**PROBLEMS:**
1. According to the article on Egypt's revolution, in what year was the Muslim Brotherhood founded?
2. Reproduce the article on Egypt's revolution word for word, between "This photograph is" and "light and heat.", inclusive.
3. Carry the article on Egypt's revolution forward from its final sentence.

Ten months ago, images from Egypt's streets such as these led many to succumb to a secular liberal fantasy

Egyptian anti-government protesters celebrate  

Egyptian anti-government protesters celebrate minutes after the announcement of the resignation of President Hosni Mubarak in February. Photograph: Khaled Elfiqi/EPA

This photograph is a human volcano. A heart of fire unites a crowd that seems to dance in the fire and flame of victory. At the vortex of the tumult, a bright flare of joy explodes. It looks as if the passions of the people were spontaneously producing this eruption of light and heat.

But what do light and heat really mean, in the making of history? Is the visible brightness of great events an illumination, or a distraction? The scene in this picture thrilled the world early this year. It is Tahrir Square celebrating after the resignation of President Hosni Mubarak in February, after mass protests and failed attempts to suppress them. Egypt's revolution lit up the Arab spring. It captured imaginations and shattered assumptions. It rekindled the idea of revolution in a way scarcely felt since John Reed wrote his account of the 1917 Russian revolution, Ten Days that Shook the World.

 

How does this image look in the wake of Egypt's recent elections? The French Annales school of historians, led by the medievalist Marc Bloch and the economic historian Fernand Braudel, were suspicious of spectacular events. They came from a country that has long argued over the meaning of its most mythic historical episode – the original modern revolution that began in 1789. According to the Annales historians, "events" do not matter very much in history. They are flashes of drama on the surface, florid sunspots. The true nuclear furnace of human development lies under the surface, invisible to the naked eye.

 

Deep and slow-moving social forces, from the material foundations of life to the mentalities of religious belief and cosmology, are what truly shape history in "the long term". In the long term, the events that drew all eyes to Egypt this year were just the inevitable outcome of a religious absorption of politics that began in the early 20th century. The Muslim Brotherhood's triumph in the first elections since the fall of Mubarak is a vindication for an organisation that has endured, at times, enormous persecution since it was founded in 1928.

 

The Brotherhood's Freedom and Justice party was widely expected to come out best in these elections – which are not yet complete – and it is fulfilling its hopes. What seems to have caught observers by surprise is the additional strength of the al-Nour party, representing Egypt's highly conservative Salafist religious movement that until this year was not seen as having political ambitions at all.

**DATA:**

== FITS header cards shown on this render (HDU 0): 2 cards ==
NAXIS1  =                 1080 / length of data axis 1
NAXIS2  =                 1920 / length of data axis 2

**IN RESPONSE:**
1. 1928

2.
This photograph is a human volcano. A heart of fire unites a crowd that seems to dance in the fire and flame of victory. At the vortex of the tumult, a bright flare of joy explodes. It looks as if the passions of the people were spontaneously producing this eruption of light and heat.

3.
 

In run-offs for individual seats between the two religious parties, it looks like many voters opted for the moderate choice and the Muslim Brotherhood will emerge even stronger as a result. Yet the overall democratic balance revealed by these elections clearly leaves liberal secular politics looking marginalised. The victory belongs to political Islam – in whatever form will now evolve. Where does that leave the blazing image of Tahrir that this photograph preserves?

 

It leaves the Egyptian revolution looking like an "event" of the ephemeral and superficial type scorned by the Annales historians. Just as the revolutions of 1848 were mere pinpricks on the hide of the vast elephant of 19th-century industrial capitalism, so this year's changes in Egypt have culminated with the victory of slow, deep, long-term processes.

 

Tarek Osman's book Egypt on the Brink is a fascinating insight not least because it was published in 2010, just before the Arab spring, and so was not shaped by its excitement. (There is a new edition, but let's stick with the original version specifically to avoid the revisions of hindsight.) Osman offers many examples and statistics illustrating the religious transformation of Egyptian culture – which was once seen as cosmopolitan, liberal and glamorous – in the later 20th century. Wearing the veil had been a minority choice in Egypt: by the early 1990s it was "established as the dress code on the Egyptian street". In the mid-1980s there was one mosque for every 6,031 Egyptians; by the mid-2000s this had risen to one mosque for every 745 Egyptians.

 

The Muslim Brotherhood has a long history but its road to power was chosen in the wake of savage terrorism and equally savage repression in the 1980s and 1990s. The violence of the Mubarak regime in suppressing Islamist terrorism is now part of the history of its injustices, but it is worth remembering how violent the terrorism actually was, as recently as 1997, when an attack at the temple of Luxor killed 58 visitors and four Egyptians. The Muslim Brotherhood distanced itself from these groups and became an increasingly pro-democratic movement, making it the justified as well as inevitable victor in the current elections.

 

But its political party is just one facet of a much wider and deeper influence. Religion is a special force in human affairs because it takes the whole of life as its theme. Islamists are concerned not with the petty and superficial trivia of day-to-day politics but with every aspect of life, from how women dress to the deepest realities of death, sickness and poverty. It is the profound revival of religion in the Islamic world that remains the great force in the entire region, and the Arab spring was never going to change that.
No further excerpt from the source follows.